EJSCREEN: Environmental Justice Screening and Mapping Tool

EJSCREEN is an environmental justice mapping and screening tool that provides EPA with a nationally consistent dataset and approach for combining environmental and demographic indicators. EJSCREEN users choose a geographic area; the tool then provides demographic and environmental information for that area. All of the EJSCREEN indicators are publicly-available data. EJSCREEN simply provides a way to display this information and includes a method for combining environmental and demographic indicators into EJ indexes.  

EJSCREEN includes: 

Website to download data
For more detailed methodological information

Key Measure Methods

Traffic Volume is an average

Traffic Volume at the county level is calculated with EJScreen data by aggregating all the census block data within a county, and weighing by the number of people in the corresponding blocks.
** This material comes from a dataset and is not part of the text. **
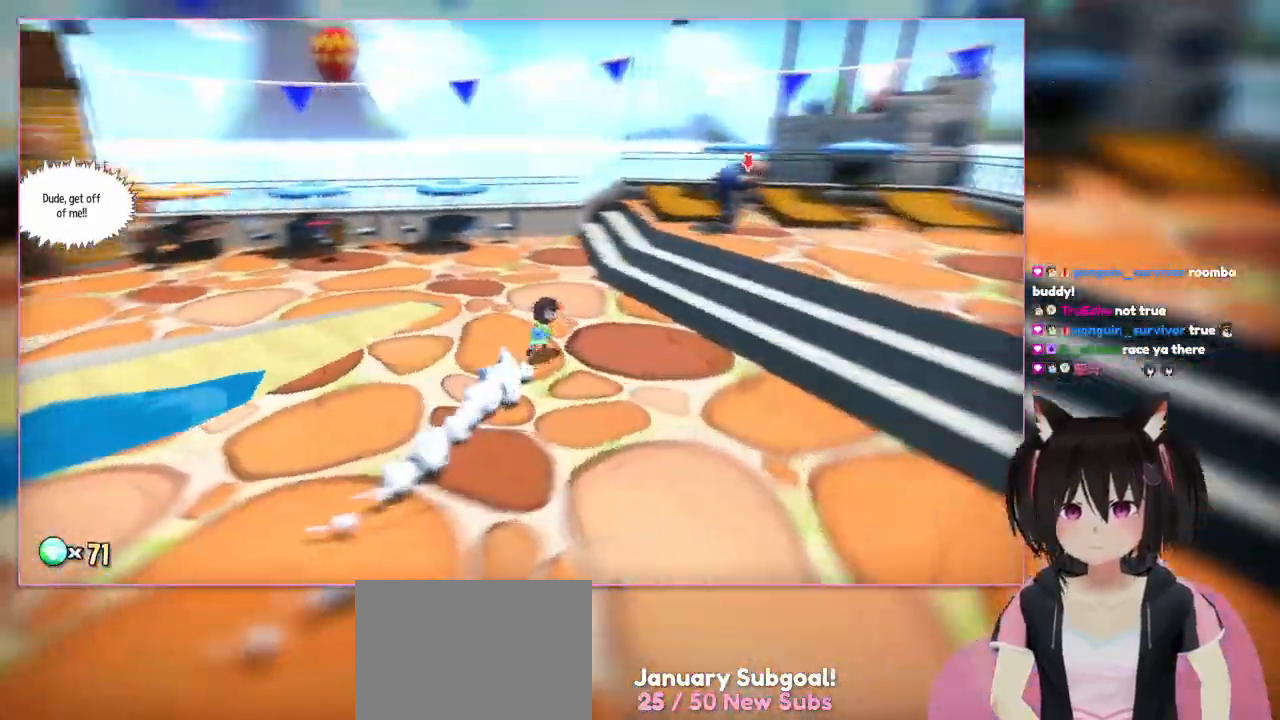
{"dt_ms": 500, "buttons": ["L2"], "left_stick": "up", "right_stick": "left", "events": [[200, "left_stick", "up"]]}
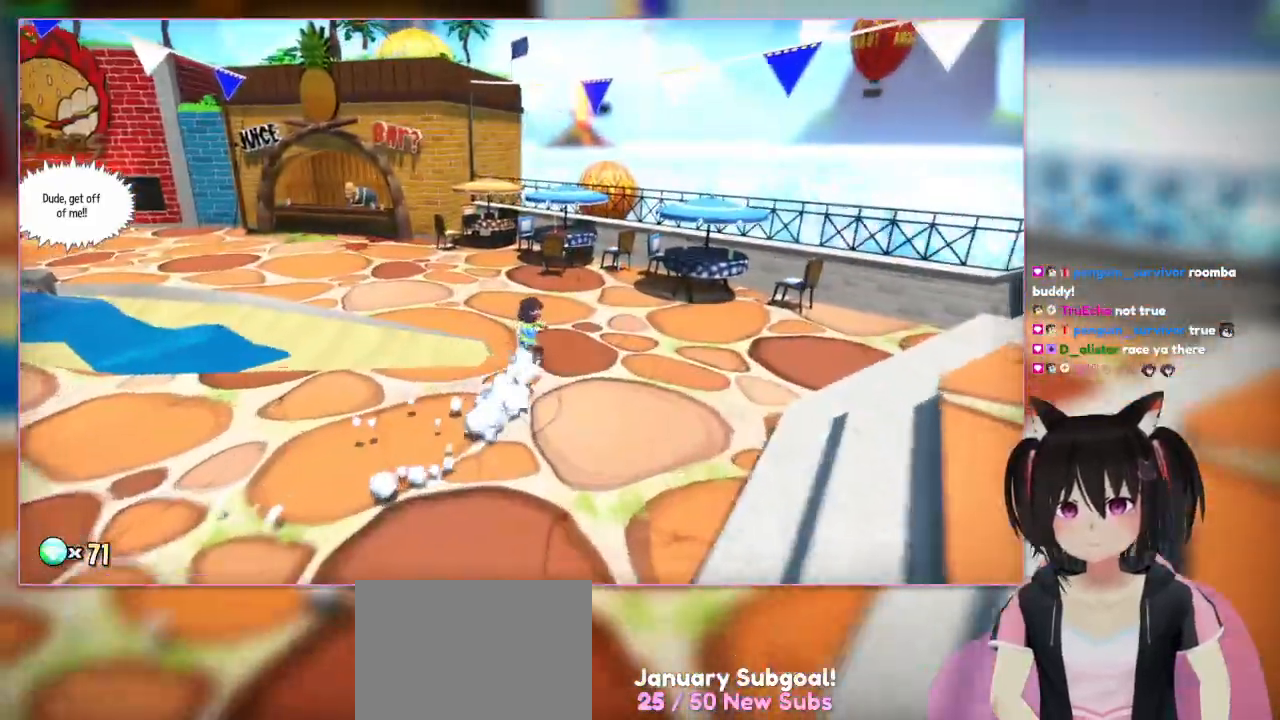
{"dt_ms": 500, "buttons": ["L2"], "left_stick": "up", "right_stick": "center", "events": [[300, "right_stick", "center"]]}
The measure is reported as the average count of vehicles per meter per day within 500 meters of a census block centroid (the center point of a census block), divided by distance in meters, presented as the population-weighted average of blocks in each county. The closest traffic is given more weight through inverse distance weighting. A highway with 16,000 Annual Average Daily Traffic (AADT) at 400 meters distance would result in a score of 16,000/400=40.  

Caution should be used when comparing these estimates across states

States collect and report these data differently. Traffic counts are performed by state Departments of Transportation.

Measure limitations

This measure does not capture exposures that occur away from the block centroid (with the assumption that homes are equally distributed from the center of the census block).

While increased traffic volume in a county may be associated with harmful exposures, it may also be related to factors that positively influence health, such as commerce and employment opportunities. Residential proximity to roads can provide access to jobs, health care, food, recreational opportunities, and other benefits.

There is a relatively large data-year lag (about 5 years). One-third of the data is updated annually. Entirely new data is released every three years.

Numerator

The numerator is the average count of vehicles per meter per day within 500 meters of a census block centroid (the center point of a census block).

Denominator

The denominator includes all interstate, principal arterial, other National Highway System, and HPMS sample section roads.

Can This Measure Be Used to Track Progress

This measure is not appropriate for measuring progress. 

Finding More Data

Disaggregation means breaking data down into smaller, meaningful subgroups. Disaggregated data are often broken down by characteristics of people or where they live. Disaggregated data can reveal inequalities that are otherwise hidden. These data can be disaggregated by:

  • Subcounty Area

Traffic volume can be analyzed at smaller geographies. EJScreen provides census block group estimates.  

References

1 Li C, Gao D, Samuel Cai YS, et al. Relationships of residential distance to major traffic roads with dementia incidence and brain structure measures: Mediation role of air pollution. Health Data Science. 2023;3:0091.

2 Long D, Lewis D, Langpap, C. Negative traffic externalities and infant health: The role of income heterogeneity and residential sorting. Environmental Resource Economics. 2021;80:637-674.

3 Baumann LM, Robinson CL, Combe JM, et al. Effects of distance from a heavily transited avenue on asthma and atopy in a periurban shantytown in Lima, Peru. Journal of Allergy and Clinical Immunology. 2012;127(4);875–882.

4 Brunekreef B, Beelen R, Hoek G, et al. Effects of long-term exposure to traffic-related air pollution on respiratory and cardiovascular mortality in the Netherlands: The NLCS-AIR Study. Health Effects Research Report 139, 2009. https://www.healtheffects.org/publication/effects-long-term-exposure-traffic-related-air-pollution-respiratory-and-cardiovascular

5 Hoffman B, Moebus S, Dragano N, et al, Heinz Nixdorf Recall Investigative Group. Residential traffic exposure and coronary heart disease: Results from the Heinz Nixdorf Recall Study. Biomarkers. 2009;14 Suppl 1:74-78.

6 Sørensen M, Andersen ZJ, Nordsborg RB, et al. Road traffic noise and incident myocardial infarction: A prospective cohort study. Public Library of Science ONE. 2012;7(6):e39283.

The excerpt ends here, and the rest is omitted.